When I was a kid, I attended an elementary school in Oakland. Its name “La Escuelita”, means “Little School” in Spanish. At La Escuelita, 90% of the teacher and admin body was composed of teachers of color. From pre-school to fifth grade, I was lucky enough to be taught by staff who looked and sounded like me. My parents were heavily involved in my education, and the administration welcomed their presence and opinions. Everything was taught in Spanish and English, which allowed me to develop complex thinking skills and a solid understanding of both languages. As a result, I legitimately grew up thinking that I could become anything I wanted to be. The thought of higher education was not daunting, rather an expectation for me.

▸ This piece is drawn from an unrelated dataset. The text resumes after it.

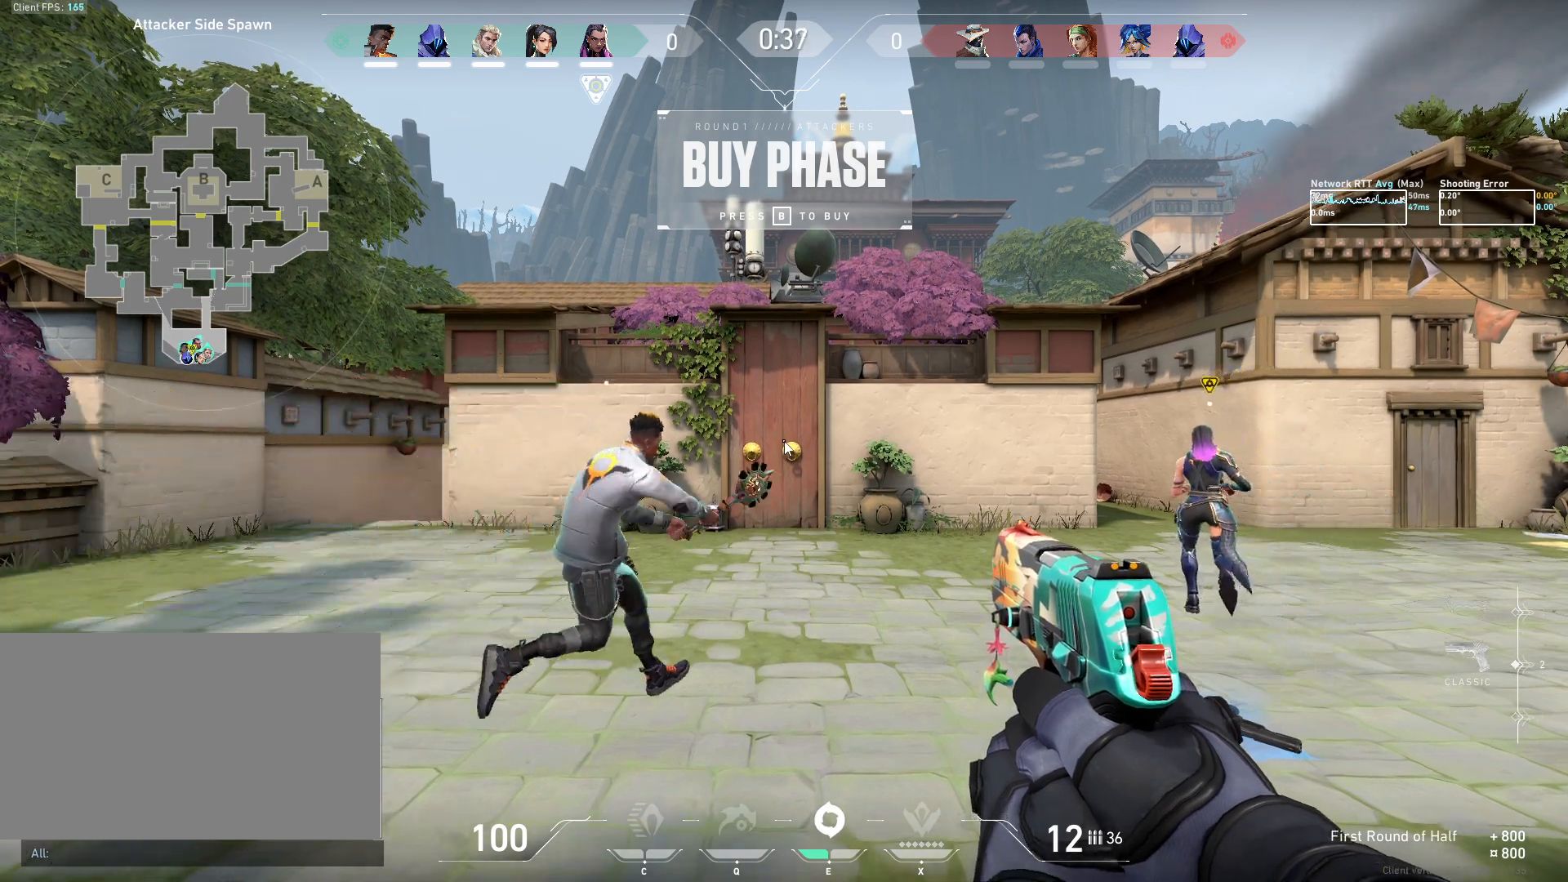
{"keys": [], "mouse": [], "events": []}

It wasn’t until 6th grade that I learned that I’d been living a fallacy of sorts. La Escuelita wasn’t the norm, it was the exception. Teachers were constantly taken aback by how “smart” I was. I remember talking about my life plans with my 8th grade teacher years later. I told her about my plans to go to college and later become a successful, doctor? I can’t remember what I wanted to be anymore. What I do remember is the look on her face. She told me I was the first student she had ever met who thought about college as something that was definitely going to happen. She’d spent years teaching children involved in gangs in the streets of Chicago and now she was in Oakland hoping to save the next crew of students. I was confused. I wasn’t in a gang, and I didn’t need saving.
In an effort to connect with us, my summer book list was composed of books like, Always Running by Luis Rodriguez (a book about a student who overcomes gang life) and another book about teenage pregnancy. My parents were around, but not comfortable enough to bring up the evident stereotyping issues in our assignments. Unsurprisingly, none of the books on my summer reading lists made any of the topics on the SAT’s or my college English placement tests.
In 2016, the US Department of Education released The State of Racial Diversity in the Educator Workforce Report, which states the following: “...compared with their peers, teachers of color are more likely to:
- Have higher expectations of students of color (as measured by higher numbers of referrals to gifted programs);
- Confront issues of racism;
- Serve as advocates and cultural brokers;
- Develop more trusting relationships with students, particularly those with whom they share a cultural background”
I am incredibly proud of the work that Seneca is doing to promote POC’s in leadership and teaching positions, but we can still do more!
So tell me. What do you all think? What can we do to bridge this gap in educators?
Leave your thoughts below!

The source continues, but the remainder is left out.